As this year draws to a close and new one gets underway it’s a good time to take stock, assess where you’re at and whether you have moved on as a photographer or just sat in your comfort zone.
It’s very easy for all of us to find a formula or genre that works for us and just stick to it, ignoring all other styles of photography and sadly reaching a plateau of creativity.
I find myself struggling for inspiration at times, much the same as any creative person, it’s hard to keep the energy and creativity going all the time. I get stale, bored and tired.
What about you, ask yourself this simple question – Are you still shooting the same subjects in the same way as you did last year, or the year before?
If you answered yes, or maybe – and lets face it we all shoot to our strengths or inside our comfort zone. Then perhaps a little photographic self help is called for?
I don’t do New Year’s resolutions as I normally fail by January 3rd, but I do set goals and challenges for myself. I never say I’m giving up this or that but I challenge myself to try something new. These challenges take the form of projects or workshops in different genres of photography that terrify me.
A project can be invigorating, challenging and frustrating but do it, even if you do just one in the year try it, you will be surprised at how a simple project can open your eyes further in your preferred genre of photography.
If you challenge yourself in any aspect of your life you will get more out of it. By removing the security blanket and stepping outside of your comfort zone magic will happen, maybe not immediately but it will come, it always does. Try it, you won’t like it, it’ll feel like you are wearing your shoes on the wrong feet but you will benefit from it.
Now don’t think I’m talking about a 365, 52 or 12 shots a year project, I personally find those too much, and instead of inspiring me they have a negative effect on me.
I hate shooting people, street or portraits, it’s a confidence thing. So at the beginning of 2016 I vowed to myself that I would shoot a set of portraits to force myself into confronting my fear of talking to strangers and taking their picture.
I’ll freely admit that this idea had a few stalled starts and almost didn’t happen but I did get there in the end.
My project eventually actually came out of joke during a Light and Land workshop in Cuba, a street artist did a portrait of one of our clients, he gave her a few coins for the drawing. Shortly afterwards as a joke I took a picture of her skulking in a by a wall sketching her next victim, I printed the image from my Fujifilm X-T2 via my phone to my little Instax SP-2 printer – it produces an instant print, about the size of a credit card. The huge smile that crossed her face when I gave her the image really touched me and I knew that was how I would shoot my project.
For the next ten days or so I stopped interesting people took their portraits and then gave them prints, they instantly got excited and started showing their friends, the laughter and joy they all shared was incredibly inspiring and gave me the confidence to approach random strangers and shoot in a way I have never done before.

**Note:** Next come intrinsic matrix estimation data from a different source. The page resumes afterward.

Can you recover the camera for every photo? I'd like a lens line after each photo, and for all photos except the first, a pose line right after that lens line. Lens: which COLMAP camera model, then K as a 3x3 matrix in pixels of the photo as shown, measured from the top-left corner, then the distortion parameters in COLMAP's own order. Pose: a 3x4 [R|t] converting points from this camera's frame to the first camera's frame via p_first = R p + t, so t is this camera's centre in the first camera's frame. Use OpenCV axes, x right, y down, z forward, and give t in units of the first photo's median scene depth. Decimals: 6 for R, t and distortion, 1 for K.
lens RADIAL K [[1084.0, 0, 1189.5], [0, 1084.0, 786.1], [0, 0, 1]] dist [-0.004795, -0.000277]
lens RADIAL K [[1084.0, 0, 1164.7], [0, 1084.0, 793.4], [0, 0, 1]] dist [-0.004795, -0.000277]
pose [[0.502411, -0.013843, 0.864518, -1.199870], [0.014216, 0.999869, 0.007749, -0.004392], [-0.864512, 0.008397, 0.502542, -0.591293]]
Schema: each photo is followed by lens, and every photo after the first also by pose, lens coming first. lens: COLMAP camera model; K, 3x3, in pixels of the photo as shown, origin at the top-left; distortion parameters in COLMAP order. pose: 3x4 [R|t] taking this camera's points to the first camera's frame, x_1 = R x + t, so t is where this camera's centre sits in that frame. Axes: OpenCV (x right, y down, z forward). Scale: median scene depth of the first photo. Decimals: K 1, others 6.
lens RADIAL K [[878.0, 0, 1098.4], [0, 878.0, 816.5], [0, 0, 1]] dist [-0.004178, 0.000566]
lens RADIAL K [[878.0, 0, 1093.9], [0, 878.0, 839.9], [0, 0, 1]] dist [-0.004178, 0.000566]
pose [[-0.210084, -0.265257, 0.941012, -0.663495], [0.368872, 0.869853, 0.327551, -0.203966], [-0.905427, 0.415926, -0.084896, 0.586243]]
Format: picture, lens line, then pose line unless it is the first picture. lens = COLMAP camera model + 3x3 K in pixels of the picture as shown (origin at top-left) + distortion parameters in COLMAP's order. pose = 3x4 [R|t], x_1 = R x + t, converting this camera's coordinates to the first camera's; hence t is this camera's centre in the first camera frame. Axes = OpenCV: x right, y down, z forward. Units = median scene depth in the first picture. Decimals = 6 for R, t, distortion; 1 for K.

In a strange way it reinforced why I am a photographer, because i get great joy from taking pictures and sharing them with other people. Yes I pontificated over asking people – my Spanish is poor, my self confidence low, I always worry about being annoying or appearing rude. But somehow the anticipation of sharing those tiny photographs helped me overcome the fear.
Whatever project you choose the key is to set a challenge that tests you, however to make it a success set yourself some rules.
Be disciplined about the shoots. Perhaps write yourself a brief and list your ideas for it, imagine that you have to deliver the images to your worst critic – YOU!
If it goes wrong don’t give up, talk to other photographers you know, ask for their help if you are struggling. Also share your thoughts and fears with a friend in your club, perhaps make it a club challenge too, certainly it makes a great talking point.
Don’t worry if others don’t like it or understand your motivation for it, that really doesn’t matter, you don’t even need to share it with the world.
The most important thing to remember is that photography is fun, you should be able to look back admit (with hindsight) that you have enjoyed the challenge and improved as photographer.